- Your objective
In the abstract below on tryptophan-kynurenine pathway activation and cognition, what did a higher KT ratio remain significantly associated with in virally suppressed women with HIV after adjustment for sCD163 and sCD14?

- Text provided
◇ ◇ ◇ ◇ ◇
Tryptophan-Kynurenine Pathway Activation and Cognition in Virally Suppressed Women With HIV

Abstract

Background: Immune and cognitive dysfunction persists even in virally suppressed women with HIV (VS-WWH). Since inflammation and HIV proteins induce the enzyme IDO (indoleamine 2, 3-dioxygenase), converting tryptophan (T) to kynurenine (K) while producing downstream neurotoxic metabolites, we investigated IDO activation (KT ratio) in relation to cognition in VS-WWH and demographically similar women without HIV (WWoH). Methods: 99 VS-WWH on stable antiretroviral therapy and 102 WWoH (median age 52 vs 54 years; 73% vs 74% Black respectively) from the New York and Chicago sites of the Women’s Interagency HIV Study (WIHS) completed a neuropsychological test battery assessing motor function, processing speed, attention/working memory, verbal fluency, verbal learning and memory, and executive function) and had plasma measured for TK metabolites via liquid chromatography-tandem mass spectrometry and monocyte derived (sCD14, sCD163, MCP-1/CCL-2) plus general inflammatory markers (TNF-RII, hsCRP, hsIL-6) via enzyme-linked immunosorbent assays between 2017-20. Results: VS-WWH had a higher KT ratio (P<0.01) and higher sCD14 levels (P<0.05) compared to WWoH. Higher sCD163 was associated with higher KT ratio (R=0.29, P <0.01), and worse fine motor function in VS-WWH; after adjusting for sCD163 and sCD14 in multivariable regressions, higher KT ratio remained significantly associated with impaired fine motor function in VS-WWH only (standardized β=-0.29, P<0.05). IDO activation was not associated with cognition in WWoH. Conclusions: IDO activation (K:T) was associated with worse fine motor control in VS-WWH independent of measured systemic inflammation. Further studies investigating biological mechanisms linking IDO activation to fine motor function among VS-WWH are warranted.
◇ ◇ ◇ ◇ ◇
- Material supplied

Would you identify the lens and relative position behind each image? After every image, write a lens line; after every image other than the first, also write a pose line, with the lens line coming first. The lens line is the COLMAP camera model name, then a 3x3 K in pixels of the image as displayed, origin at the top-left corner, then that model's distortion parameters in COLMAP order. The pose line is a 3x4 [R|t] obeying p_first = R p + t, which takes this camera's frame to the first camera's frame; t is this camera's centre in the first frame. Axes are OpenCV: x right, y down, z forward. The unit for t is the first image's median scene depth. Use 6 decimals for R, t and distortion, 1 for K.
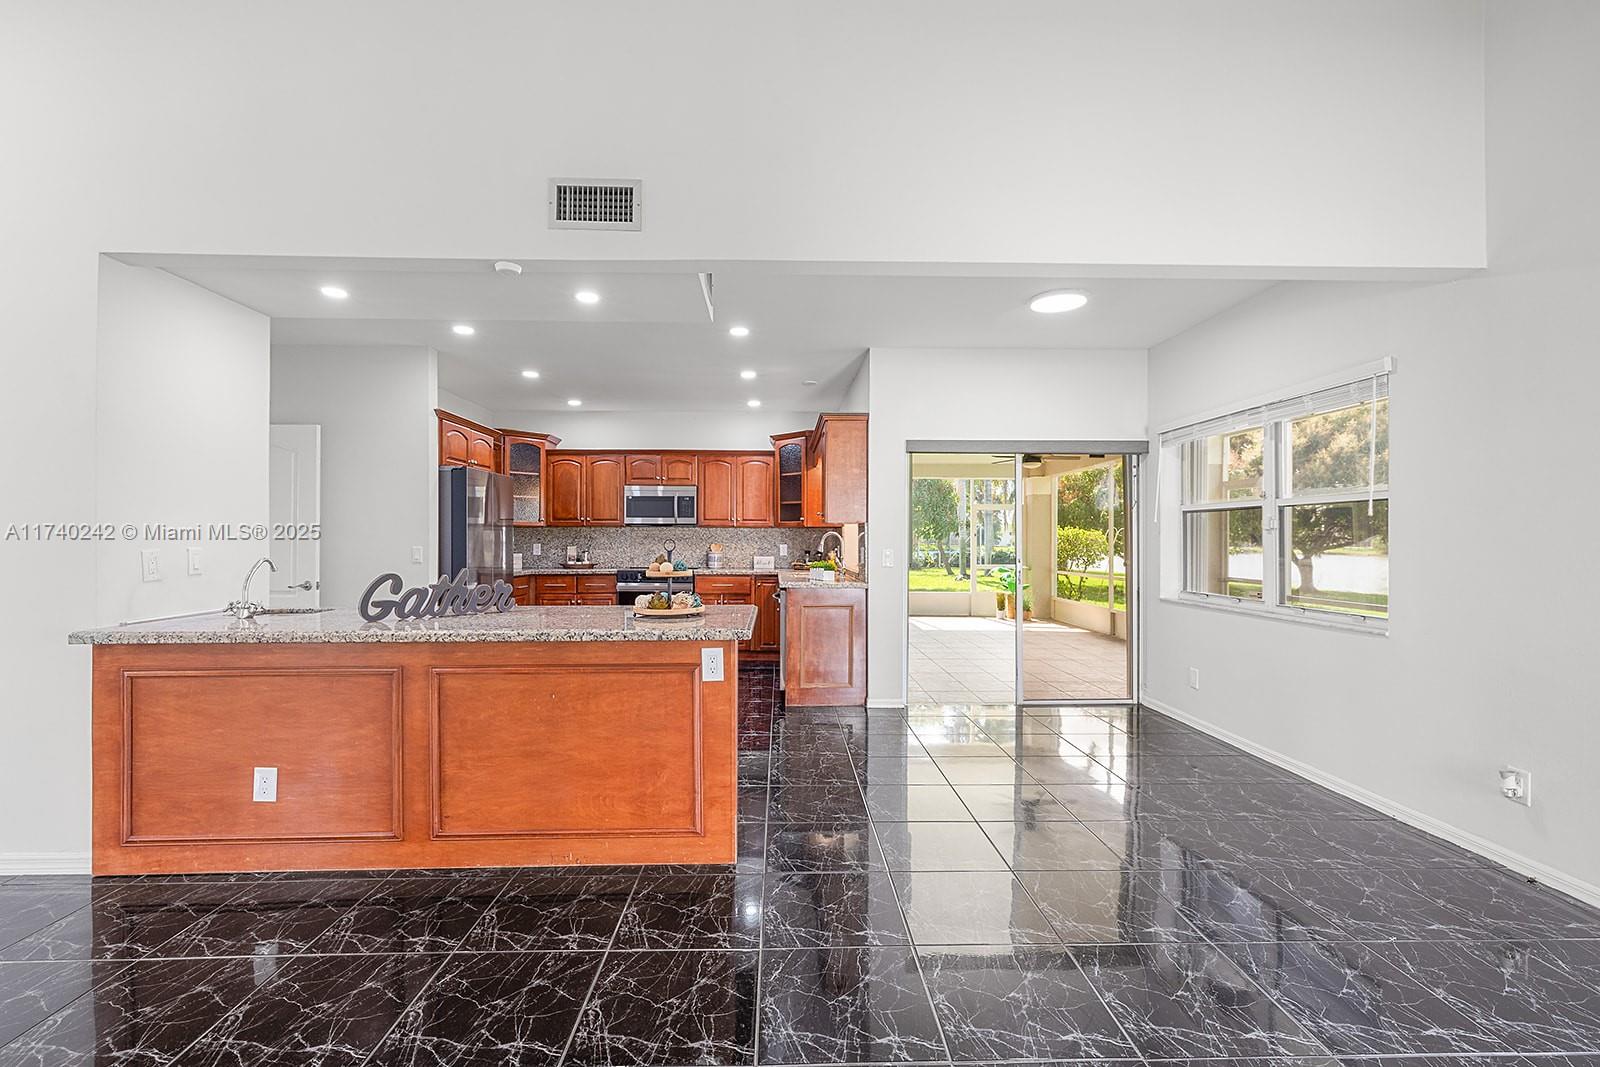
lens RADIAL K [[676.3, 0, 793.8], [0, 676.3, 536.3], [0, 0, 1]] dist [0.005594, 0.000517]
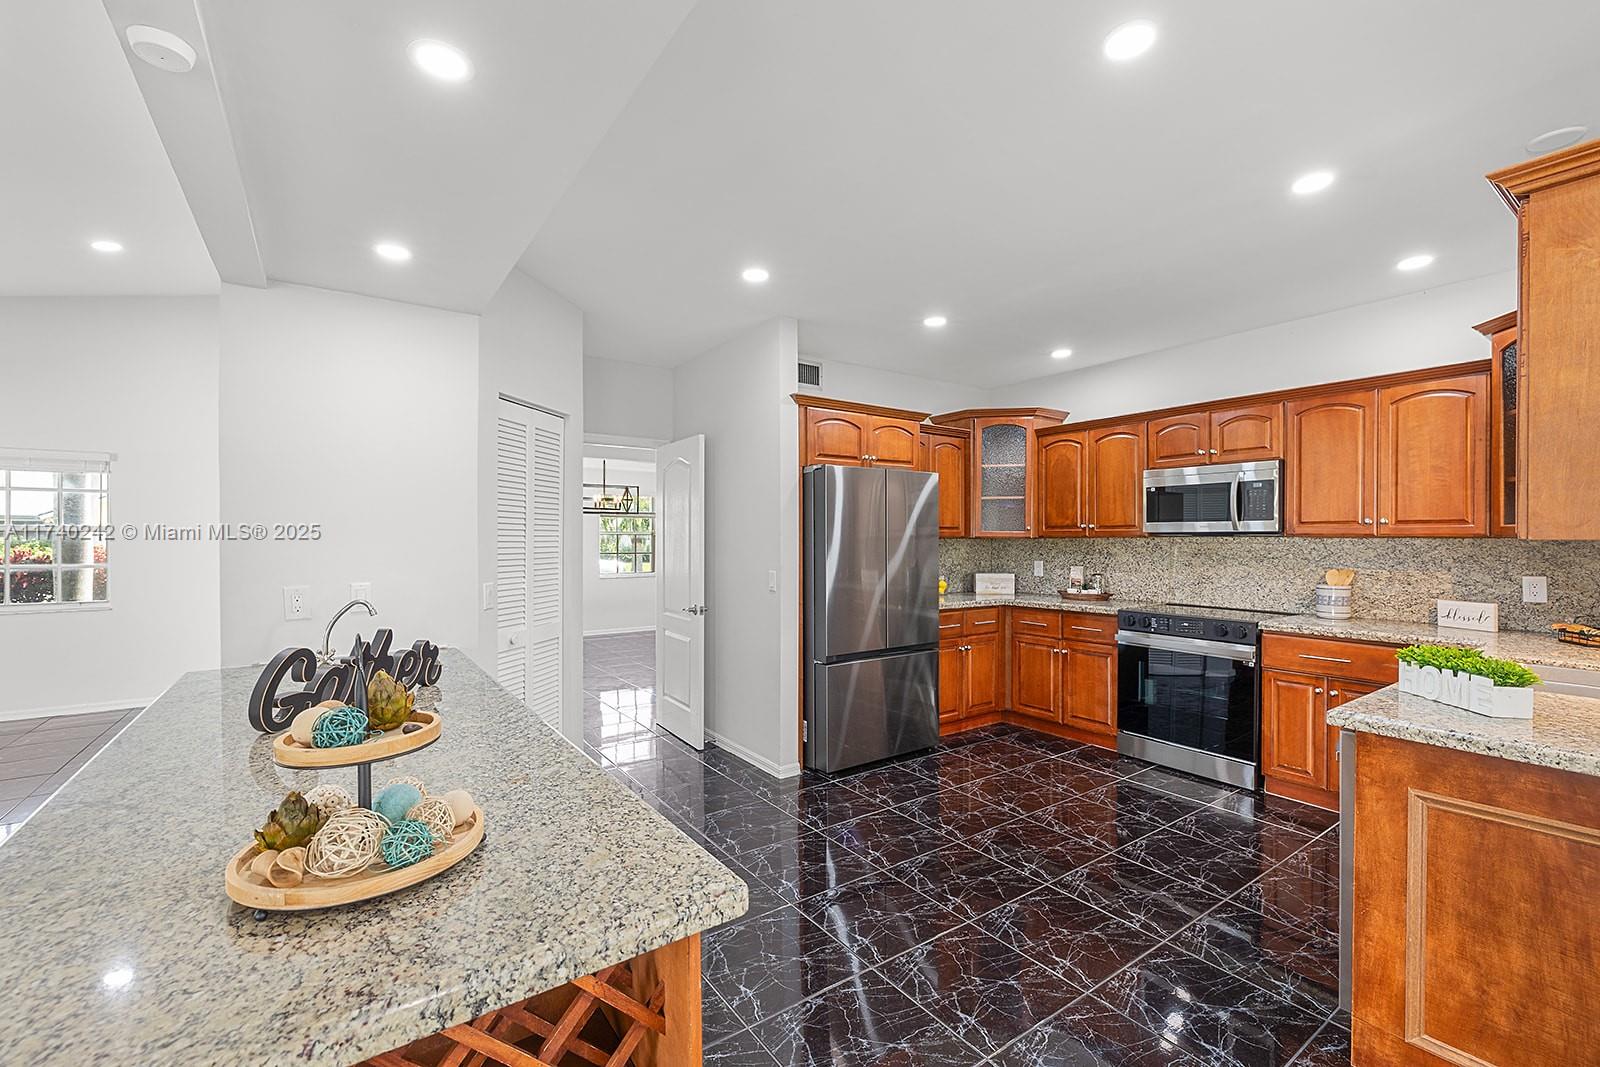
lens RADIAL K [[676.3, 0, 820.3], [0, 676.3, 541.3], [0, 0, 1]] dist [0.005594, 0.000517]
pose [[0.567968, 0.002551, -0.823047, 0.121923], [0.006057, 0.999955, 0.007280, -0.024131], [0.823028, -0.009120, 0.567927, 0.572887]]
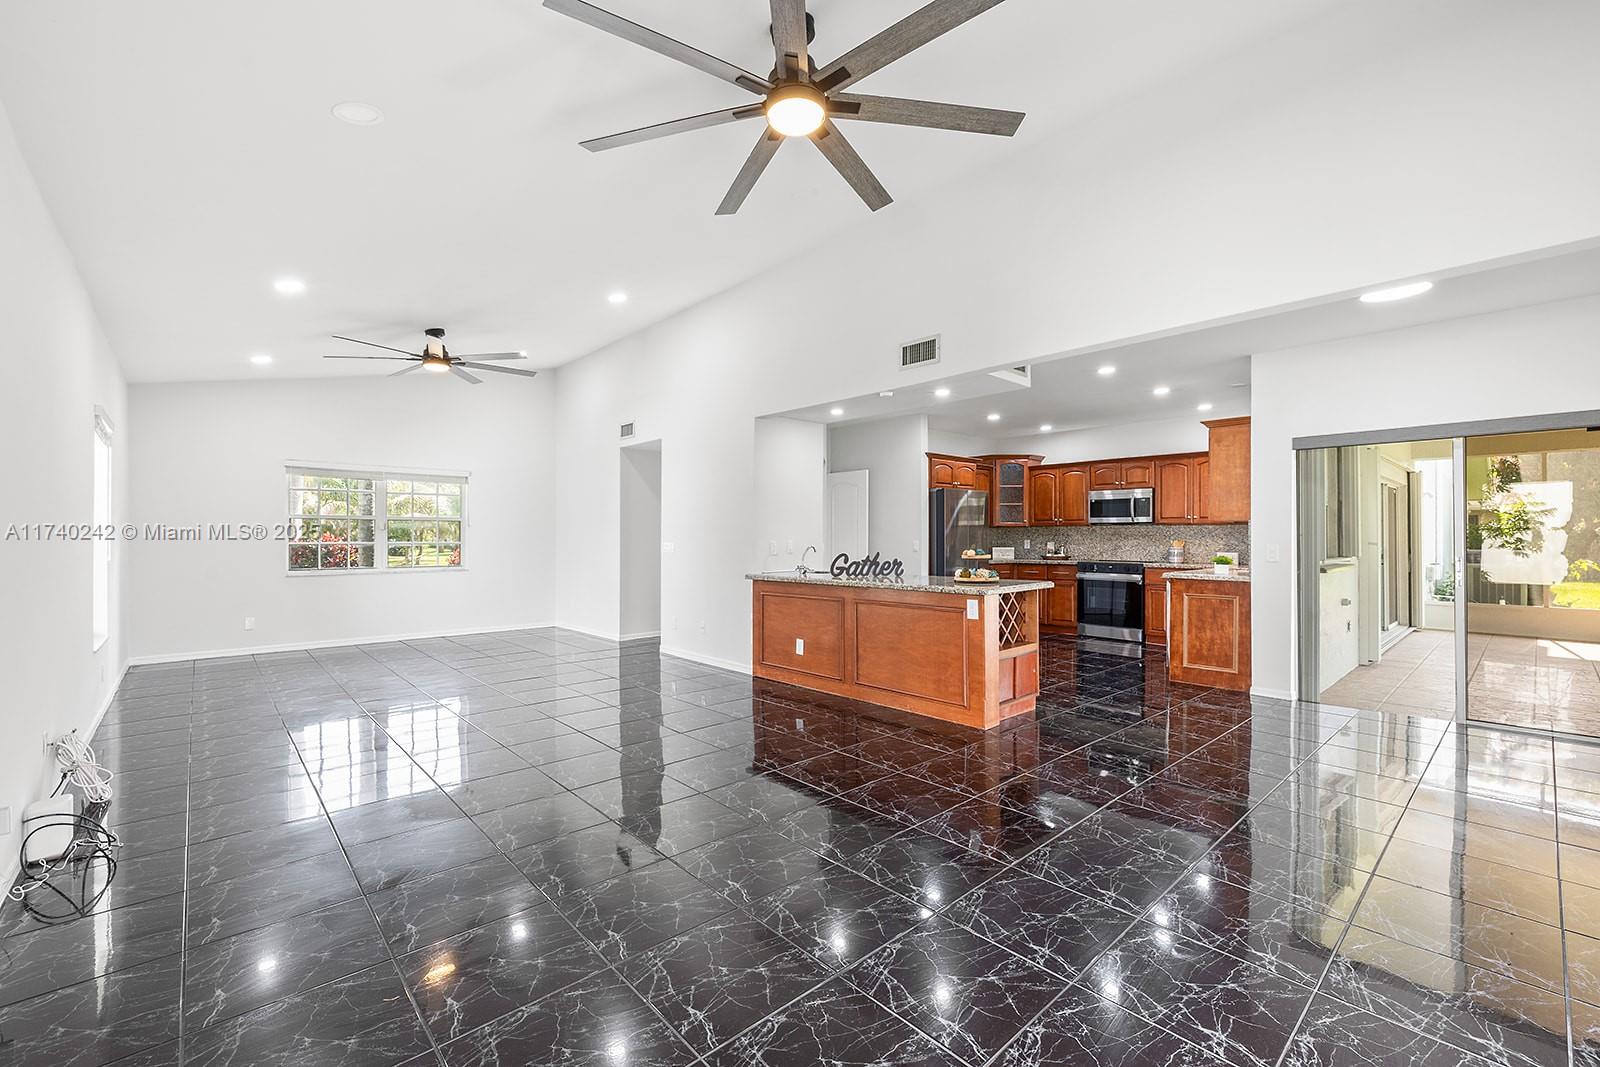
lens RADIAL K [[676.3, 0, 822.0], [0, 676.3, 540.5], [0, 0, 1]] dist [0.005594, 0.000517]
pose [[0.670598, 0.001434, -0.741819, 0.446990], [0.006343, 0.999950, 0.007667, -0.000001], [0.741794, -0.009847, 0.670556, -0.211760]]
◇ ◇ ◇ ◇ ◇
- Reply to the task
Impaired fine motor function (standardized β=-0.29, P<0.05).